I started my next Creative Non-fiction class this winter and the first assignment designated to each student is to write a lyric essay. But what is a lyric essay? After talking to fellow students I learned that I was not the only person trying to decipher its structure. A lyric essay is not something that can be pin-pointed such as the memoir, a travelogue, or a short fiction piece. In fact, the more I read about the lyric essay, the more confused I felt. Unlike a glosa or a sonnet, a lyric essay has no specified form. However, by taking the leap into my own writing and allowing the words to guide me, I can now share with you a few tips to get you headed in the right direction.
- Personal Essay Transformed
Think of a lyric essay as a personal essay. The personal essay is meant to interweave snippets of memoir in relation to specific research on a topic which is interconnected. Look at the non-fiction piece, Chimera, by Gerald N. Callahan. His fragments of research on the immune system correlate to his personal experiences with memory, such that mannerisms, smells, or images can recall memories of people we have lost in our lives. Specifically, his ex-wife. The lyric essay takes on the same elements of the personal essay, but transforms them poetically.
- Poetic Language
Unlike the personal essay, a lyric essay uses more poetic language such as alliteration, rhythm, and above anything, the metaphor. The lyric essay still uses the elements of all non-fiction and fictional pieces: characterization, voice, and tone, but the words chosen become more specific to what you would find in a poem. Each individual word carries more weight.
Between all the interwoven pieces of a lyric essay runs a metaphor connecting and giving meaning to each fragment. In extended cases, the use of conceit is considered to be a better fit as a conceit is an extended metaphor running from the beginning of a piece to the end. The metaphor, or conceit, often covers a topic which is deemed philosophical, a question folding in on itself, sometimes even unanswerable. However, the writer must still remember to take a step forward. There is a reason to writer and connect each of these moments. This is what the reader needs to be able to decipher, even if it is not bluntly stated, as it often is not.
Although no writer is forced to stick to this structure, I have found that most lyric essays are written in fragments, generally numbered, and organized by association. This means the fragments do not need to be presented on a linear time line. In fact, the beauty of the lyric essay is in its non-linear format.

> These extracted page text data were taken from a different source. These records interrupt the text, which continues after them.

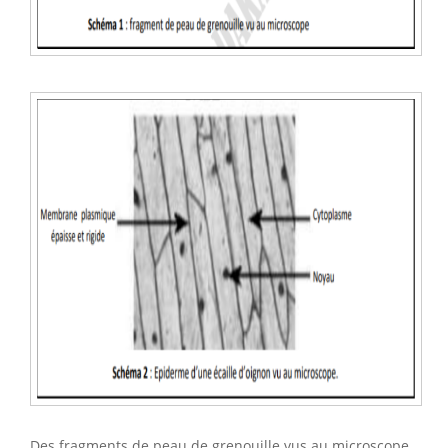
Des fragments de peau de grenouille vus au microscope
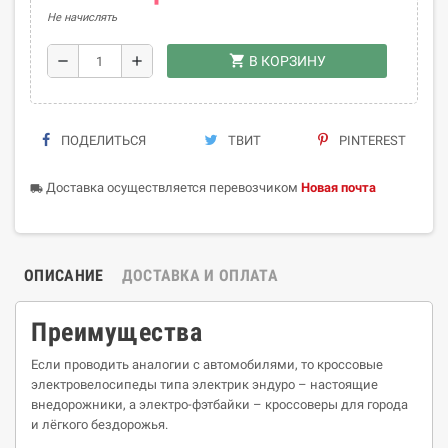
Не начислять
shopping_cart
remove
add
В КОРЗИНУ
ПОДЕЛИТЬСЯ
ТВИТ
PINTEREST
Доставка осуществляется перевозчиком
Новая почта
local_shipping
ОПИСАНИЕ
ДОСТАВКА И ОПЛАТА
Преимущества
Если проводить аналогии с автомобилями, то кроссовые
электровелосипеды типа электрик эндуро – настоящие
внедорожники, а электро-фэтбайки – кроссоверы для города
и лёгкого бездорожья.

Like poetry, the lyric essay is knitted together to follow a pattern of association. When one fragment shows a specific image in question, the next fragment gives the answer while simultaneously transforming the first question into a new question to be answered later. Or to look at it more poetically, each fragment is strung together similarly to a poem where one concrete image is linked to the metaphor which develops into the next image portrayed. The writer and the reader should be able to string each fragment or moment together fluidly.